→ What to produce: Reproduce everything from the start of the listing down to the line containing "2004 / Joe Nemechek | 12: RCH -> NZH", inclusive, and omit the pictures.

:::::

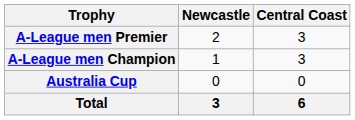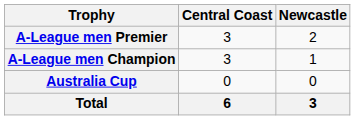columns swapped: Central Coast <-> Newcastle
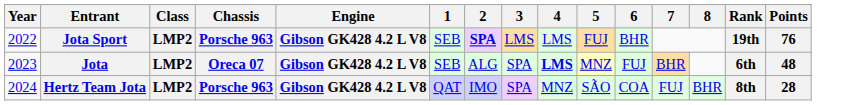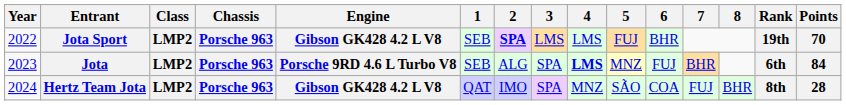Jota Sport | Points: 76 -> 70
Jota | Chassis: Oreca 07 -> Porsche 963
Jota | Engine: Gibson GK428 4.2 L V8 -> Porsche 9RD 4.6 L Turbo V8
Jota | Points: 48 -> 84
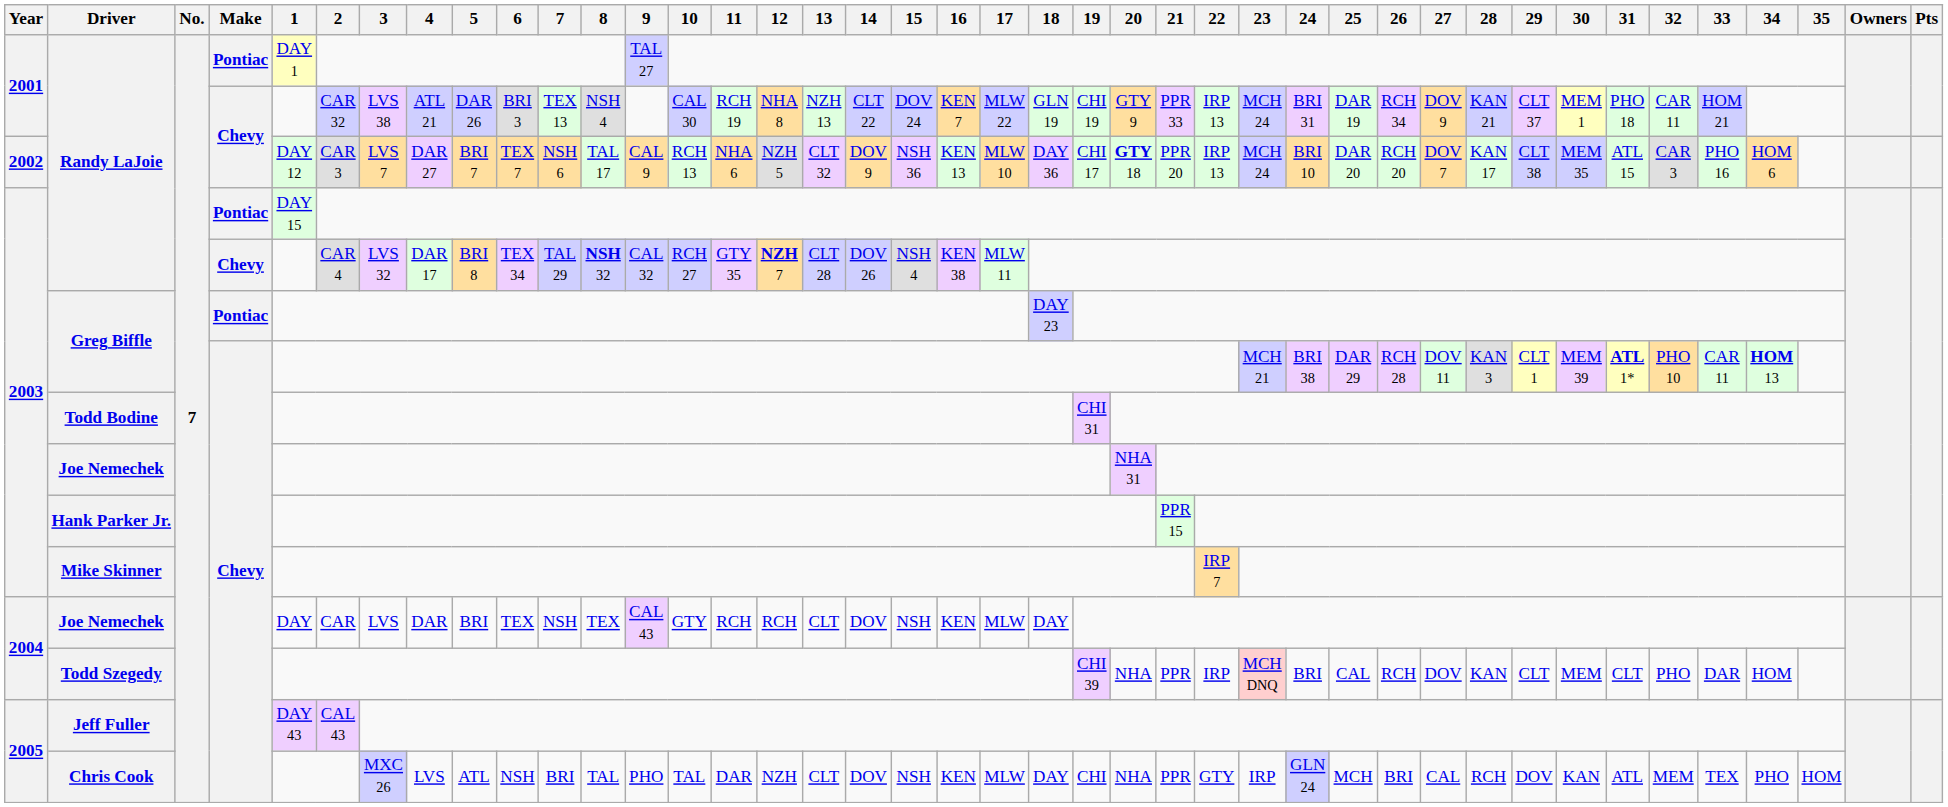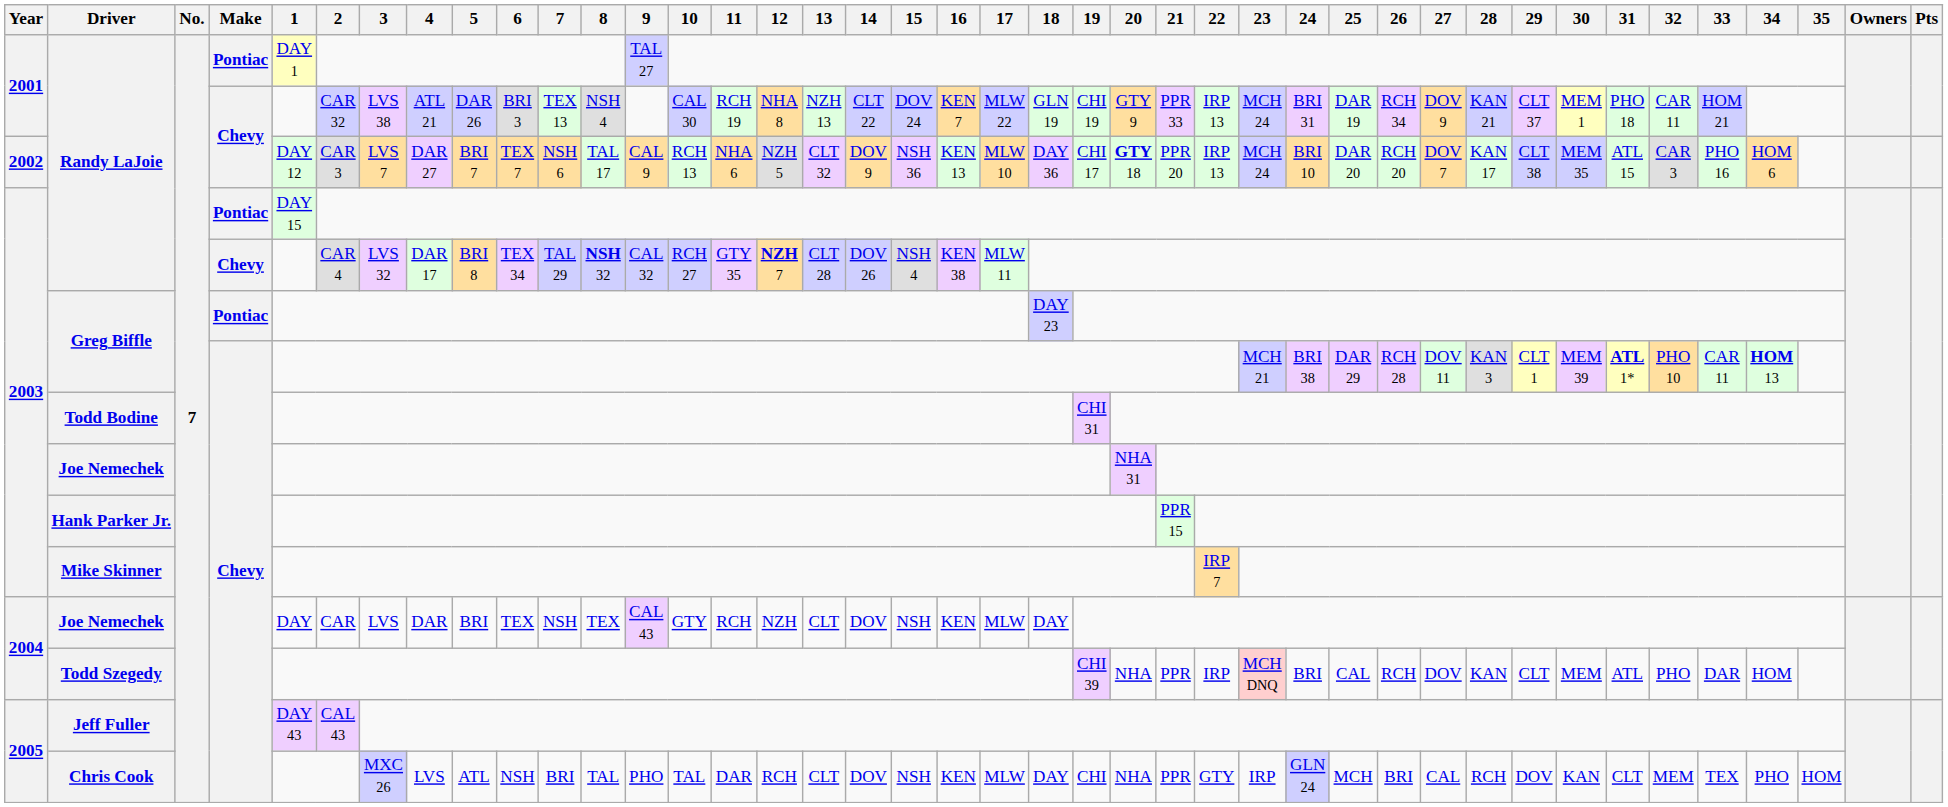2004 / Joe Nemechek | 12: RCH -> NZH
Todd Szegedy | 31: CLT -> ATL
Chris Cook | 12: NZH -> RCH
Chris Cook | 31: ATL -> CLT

:::::

→ Solution to the exercise:
columns swapped: Central Coast <-> Newcastle
Jota Sport | Points: 76 -> 70
Jota | Chassis: Oreca 07 -> Porsche 963
Jota | Engine: Gibson GK428 4.2 L V8 -> Porsche 9RD 4.6 L Turbo V8
Jota | Points: 48 -> 84
2004 / Joe Nemechek | 12: RCH -> NZH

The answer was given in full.